Toulouse, 2ème ville la plus embouteillée de France en nombre d'heures

L'étude 2019 publiée par Tom Tom, logiciel de planification d'itinéraires et navigateur GPS, place la ville rose à la 2ème place du palmarès des villes les plus embouteillées de France en nombre d'heures de bouchon. Soit plus de 6 jours perdus à s'impatienter derrière le volant.
Rocade de Toulouse saturée
Rocade de Toulouse saturée © Maxppp / NATHALIE SAINT AFFRE
158h, c'est le nombre d'heures passées en moyenne par les Toulousains dans les embouteillages sur les rocades et le périphérique. Avec un tel cumul, Toulouse se hisse à la deuxième place du podium. Ce chiffre représente le temps perdu sur 1 an pour un trajet quotidien de 30mn (5 jours sur 7) aux heures de pointe.

Plus de 6 jours perdus dans les bouchons

L'état des lieux réalisé par le navigateur GPS TomTom concerne 25 villes de l'Hexagone. Il vise à évaluer et comparer le niveau de congestion des grands axes routiers des princpales villes de France. Cela permet de donner une idée du temps que les automobilistes passent dans leur voiture, coincés derrière leur volant.
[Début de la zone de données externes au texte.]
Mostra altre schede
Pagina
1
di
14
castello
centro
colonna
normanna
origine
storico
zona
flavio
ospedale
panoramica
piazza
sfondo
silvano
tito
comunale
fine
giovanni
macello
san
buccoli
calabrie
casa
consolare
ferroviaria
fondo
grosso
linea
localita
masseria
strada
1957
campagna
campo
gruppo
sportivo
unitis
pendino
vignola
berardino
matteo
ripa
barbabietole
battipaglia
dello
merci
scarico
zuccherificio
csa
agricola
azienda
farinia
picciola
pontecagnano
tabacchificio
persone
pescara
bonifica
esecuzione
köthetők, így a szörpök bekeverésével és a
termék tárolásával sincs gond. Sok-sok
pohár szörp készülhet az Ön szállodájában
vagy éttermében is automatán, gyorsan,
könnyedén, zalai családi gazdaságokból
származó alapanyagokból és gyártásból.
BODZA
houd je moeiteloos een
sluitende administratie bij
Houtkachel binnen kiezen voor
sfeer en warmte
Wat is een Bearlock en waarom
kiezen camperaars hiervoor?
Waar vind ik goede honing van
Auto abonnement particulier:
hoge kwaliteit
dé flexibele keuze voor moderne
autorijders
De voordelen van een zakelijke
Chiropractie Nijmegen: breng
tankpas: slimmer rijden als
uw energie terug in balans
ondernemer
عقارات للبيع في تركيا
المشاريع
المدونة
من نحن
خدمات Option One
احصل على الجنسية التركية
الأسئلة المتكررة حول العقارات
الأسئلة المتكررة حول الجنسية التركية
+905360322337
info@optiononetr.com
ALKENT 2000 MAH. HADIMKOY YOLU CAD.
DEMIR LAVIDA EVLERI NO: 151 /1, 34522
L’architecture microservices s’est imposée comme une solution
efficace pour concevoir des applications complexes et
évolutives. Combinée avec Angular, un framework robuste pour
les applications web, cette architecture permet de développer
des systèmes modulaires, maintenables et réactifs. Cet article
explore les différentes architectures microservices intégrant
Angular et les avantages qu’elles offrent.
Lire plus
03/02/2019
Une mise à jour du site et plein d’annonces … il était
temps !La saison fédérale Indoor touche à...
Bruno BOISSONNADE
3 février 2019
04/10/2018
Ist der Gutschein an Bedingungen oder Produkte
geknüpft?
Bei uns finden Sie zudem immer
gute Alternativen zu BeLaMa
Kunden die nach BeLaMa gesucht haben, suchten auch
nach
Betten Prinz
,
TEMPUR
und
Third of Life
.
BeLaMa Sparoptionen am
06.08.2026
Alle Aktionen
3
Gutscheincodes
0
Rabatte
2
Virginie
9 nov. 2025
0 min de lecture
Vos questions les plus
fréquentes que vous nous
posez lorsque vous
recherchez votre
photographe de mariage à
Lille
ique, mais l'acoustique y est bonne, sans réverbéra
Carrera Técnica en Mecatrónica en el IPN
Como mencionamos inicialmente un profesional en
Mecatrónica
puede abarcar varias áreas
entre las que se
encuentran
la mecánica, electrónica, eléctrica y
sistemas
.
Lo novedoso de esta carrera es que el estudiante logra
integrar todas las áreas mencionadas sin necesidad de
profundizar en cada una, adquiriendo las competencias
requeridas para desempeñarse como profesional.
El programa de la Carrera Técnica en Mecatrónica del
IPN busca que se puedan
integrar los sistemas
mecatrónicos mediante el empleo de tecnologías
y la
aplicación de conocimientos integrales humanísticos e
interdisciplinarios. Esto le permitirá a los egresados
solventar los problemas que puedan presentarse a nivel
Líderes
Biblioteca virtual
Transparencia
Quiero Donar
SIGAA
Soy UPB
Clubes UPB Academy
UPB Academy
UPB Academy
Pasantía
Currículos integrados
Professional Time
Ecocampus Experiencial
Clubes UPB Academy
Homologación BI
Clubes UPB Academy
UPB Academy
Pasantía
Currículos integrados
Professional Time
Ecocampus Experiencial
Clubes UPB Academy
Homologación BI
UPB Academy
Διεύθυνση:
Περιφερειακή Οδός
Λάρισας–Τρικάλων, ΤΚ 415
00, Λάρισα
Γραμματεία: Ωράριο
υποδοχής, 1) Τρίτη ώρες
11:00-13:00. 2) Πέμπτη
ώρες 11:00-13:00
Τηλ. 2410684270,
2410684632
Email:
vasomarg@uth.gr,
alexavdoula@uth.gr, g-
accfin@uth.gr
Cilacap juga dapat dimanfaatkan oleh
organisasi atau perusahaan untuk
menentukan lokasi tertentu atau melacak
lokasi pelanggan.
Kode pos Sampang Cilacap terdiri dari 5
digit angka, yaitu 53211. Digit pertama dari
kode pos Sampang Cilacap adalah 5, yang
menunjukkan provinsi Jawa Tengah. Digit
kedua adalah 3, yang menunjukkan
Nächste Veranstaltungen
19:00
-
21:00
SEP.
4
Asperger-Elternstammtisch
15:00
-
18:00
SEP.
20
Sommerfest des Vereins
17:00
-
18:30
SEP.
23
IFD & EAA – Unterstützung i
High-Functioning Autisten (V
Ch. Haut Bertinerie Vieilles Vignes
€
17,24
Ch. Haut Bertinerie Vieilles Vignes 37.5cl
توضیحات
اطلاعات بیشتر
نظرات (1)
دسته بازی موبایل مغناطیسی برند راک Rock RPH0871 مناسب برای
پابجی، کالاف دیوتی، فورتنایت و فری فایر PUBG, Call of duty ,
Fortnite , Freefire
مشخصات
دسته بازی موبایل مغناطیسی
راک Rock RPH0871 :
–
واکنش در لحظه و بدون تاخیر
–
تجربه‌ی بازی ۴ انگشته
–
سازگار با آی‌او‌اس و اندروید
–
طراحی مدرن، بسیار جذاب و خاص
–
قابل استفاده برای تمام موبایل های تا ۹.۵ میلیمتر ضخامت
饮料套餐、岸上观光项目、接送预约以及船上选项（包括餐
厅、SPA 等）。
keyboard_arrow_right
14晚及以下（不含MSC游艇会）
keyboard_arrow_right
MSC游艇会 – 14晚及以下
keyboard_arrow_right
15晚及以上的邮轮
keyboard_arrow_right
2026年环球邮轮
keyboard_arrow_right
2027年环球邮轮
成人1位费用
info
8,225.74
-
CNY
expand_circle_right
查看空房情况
Toulouse avec ces 158h se place (en nombre d'heures) derrière Paris (163h), et devant Bordeaux qui cumule pour l'année 156h. Une position en haut de liste du TOP 10.
  1. Paris : 163h
  2. Toulouse : 158h
  3. Bordeaux : 156h
  4. Marseille
  5. Grenoble : 151h
  6. Lyon : 142h
  7. Nantes : 140h
  8. Nice : 138h
  9. Toulon : 135h
  10. Strasbourg : 133h
  11. Montpellier : 124h

34h de plus en 5 ans

Plus que le positionnement, l'augmentation est impressionante. En effet, entre 2015 et 2019, l'automobiliste a perdu 34h de plus dans les bouchons (en moyenne) sur un an.
Soit en 2019, une perte de temps de 6 jours et 14h pour chaque Toulousain usager de rocade et du périphérique aux heures de pointes. 

 
 

A Montpellier, les automobilistes sont restés 124h dans les bouchons

D'après le trafic index de Tom tom  Montpellier, deuxième plus grande ville de l'Occitanie arrive au score de 124h. Soit 26 % de temps en plus que la normale pour les trajets quotidiens des Montpelliérains. Une situation quasi stable par rapport à l'étude publiée en 2018. 
Mais qui représente 5 jours et 4 heures d'embouteillage pour les automobilistes de l'agglomération héraultaise.